◆ **PROVIDED PASSAGE**
[sword-devel] Re: Search optimized (still too slow)

Geoffrey W Hastings sword-devel@crosswire.org
Thu, 8 Apr 2004 16:05:22 -0700


I tried my own test.
Running Win XP Pro 384 meg ram 60 gig hard drive.
The results show another reason why we still need KJV Lite
WEB 5 seconds
KJV with Strongs 175 seconds (2 minutes 55 seconds) way too long.
KJV Lite 20 seconds
AKJV 17 seconds
MKJV 17 seconds

Geoff

On Thu, 8 Apr 2004 12:42:18 -0600 "Lynn Allan" <paracletos@adelphia.net>
writes:
> Hi Joachim,
> 
> I share your concerns about slow Search performance. My usage of 
> Bible
> software is mostly Searching rather than using links into 
> commentaries.
> Typically, I am most interested in getting to a specific verse with 
> as few
> keystrokes/mouse-clicks as possible, and doing relatively simple 
> Searches.
> For example, which verses contain 'election'? Where is 'tree of 
> life'
> mentioned?
> 
> I'm curious: what is your "benchmark" that generates the timings 
> you
> provided:
> > WEB:
> > before: 0m8.233s
> > after: 0m7.586s
> >
> > KJV:
> > before: 1m35.769s
> > after: 0m21.874s
> 
> What word(s)/phrases are you searching for with what options? What 
> hardware?
> For example, how long goes it take to "find 'Jesus'" within the WEB 
> and
> within the KJV?
> 
> For my own benchmarks I used a slow/obsolete Pentium III /450 mhz 
> box
> (Win95, 256 meg memory, UDMA-5 80 gig drive). The search for 'Jesus' 
> within
> the WEB and with The SWORD Project BibleCS 1.5.6  took about 10-11 
> seconds.

◆ **DATA FOR REVIEW**
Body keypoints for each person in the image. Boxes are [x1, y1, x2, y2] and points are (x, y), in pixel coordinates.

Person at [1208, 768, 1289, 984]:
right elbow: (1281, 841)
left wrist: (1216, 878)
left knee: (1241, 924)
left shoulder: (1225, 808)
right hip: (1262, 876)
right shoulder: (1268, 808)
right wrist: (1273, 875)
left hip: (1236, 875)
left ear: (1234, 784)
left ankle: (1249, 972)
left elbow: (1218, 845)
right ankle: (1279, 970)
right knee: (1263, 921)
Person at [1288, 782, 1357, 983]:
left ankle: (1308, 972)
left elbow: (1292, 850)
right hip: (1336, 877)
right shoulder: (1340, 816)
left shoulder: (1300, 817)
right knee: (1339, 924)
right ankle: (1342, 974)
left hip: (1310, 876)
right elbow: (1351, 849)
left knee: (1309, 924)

◆ **YOUR TASKS**
**a)** In the search-speed thread, how long did Geoff's search of KJV with Strongs take?
**b)** Based on the search-speed thread, state yes or no for each statement and quote the words of the thread that decide it: (i) Geoff's test computer had 384 meg of RAM. (ii) In Geoff's test, the WEB search took longer than the KJV Lite search. (iii) Lynn Allan's benchmark computer ran Win95.
**c)** From the search-speed thread, write out the passage from "Running Win XP" up to and including "way too long.".

◆ **RESULTS OF THE TASKS**
**a)** 175 seconds (2 minutes 55 seconds).

**b)**
(i) Yes: "Running Win XP Pro 384 meg ram 60 gig hard drive."
(ii) No: "WEB 5 seconds" and "KJV Lite 20 seconds"
(iii) Yes: "(Win95, 256 meg memory, UDMA-5 80 gig drive)"

**c)**
Running Win XP Pro 384 meg ram 60 gig hard drive.
The results show another reason why we still need KJV Lite
WEB 5 seconds
KJV with Strongs 175 seconds (2 minutes 55 seconds) way too long.